Richard Laughlin of Laughlin Homes & Restoration is a longtime resident and specialized builder in Texas Hill County. For over 38 years, he has collaborated with prospective owners and expert craftsmen that manifest dreams into a place that is home for many. His homes, as he states, are like “jewelry” to those that commission him. They tell a story and are a deep reflection of what matters to those who collaborate with Laughlin to build their vision.
Ingrid and Andy Pepper are just these people that commissioned Laughlin. In fact, the Pepper project is the second (just north of Fredericksburg) in the past 15 years since knowing Laughlin.
Andy is from England and a former geologist; his wife Ingrid is South African.
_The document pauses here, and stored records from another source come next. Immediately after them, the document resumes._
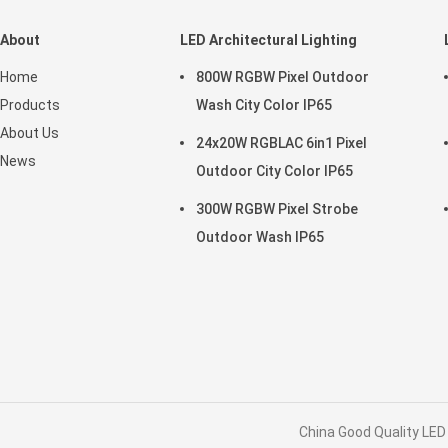
About
LED Architectural Lighting
Home
800W RGBW Pixel Outdoor
Products
Wash City Color IP65
About Us
24x20W RGBLAC 6in1 Pixel
News
Outdoor City Color IP65
300W RGBW Pixel Strobe
Outdoor Wash IP65
China Good Quality LED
They commissioned Laughin three years ago to what the Laughlin team terms the “Pepper Project.”
The mission was defined collaboratively by Laughlin and the Peppers themselves, along with the help of Douglas Grona (who has worked with Laughlin for over 35 years), Martin Ortiz, a reclaimed wood specialist, and Schumann Granite.
“Andy and Ingrid are very worldly, and have museum-quality pieces that we wanted to incorporate into their home build,” Laughlin said. “For instance, the large urn needed light, room and space; the piece over the range was a piece of iron that we framed and incorporated in the kitchen.”
Schumann Granite did an exceptional build on the over counter slab that highlights the center island.
This personality project also reflects what Laughlin likes to incorporate with his clients, just as he likes to make his projects personal.
“Andy had this stone sink of his mother’s from England. We utilized this in one of their bathrooms,” Laughlin said. “This reflects our clients’ personality and getting something different when you are hands-on building with ideas that reflect a person.”
The wood staircase was imagined with an in-person meeting with Monty Schumann, who forged the iron staircase. Together, Laughlin and Schumann designed on site with the vision of having an open, modern staircase that utilized historic elements (reclaimed wood) and let in light.
Martin Ortiz is another partner of Laughlin’s for the past ten years. Ortiz travels frequently to obtain reclaimed wood for projects such as the Pepper’s.
“Basically everything you touch and see inside this home is reclaimed wood. The wood beams are mortise and tenon joints with ‘tree nails’,” Laughlin said. “They are all nonstructural beams that were added to the initial structure to compliment the clients’ taste for preservation, texture and earthiness.”
Laughlin is receptive to collaborating with clients and wants to have their influence reflected in what he terms “structural art, just on a bigger scale.” Because Andy Pepper was a former geologist, he wanted to make certain that the limestone that was quarried told a story. So, the oldest exposed interior foundation rock is the oldest leading up to the newest.
“I love when I get to work with clients that see a different way to look at materials, rather than just based on the materials’ value alone,” Laughlin said. “It tells a story and is a personal reflection of our clients’ interest and taste.”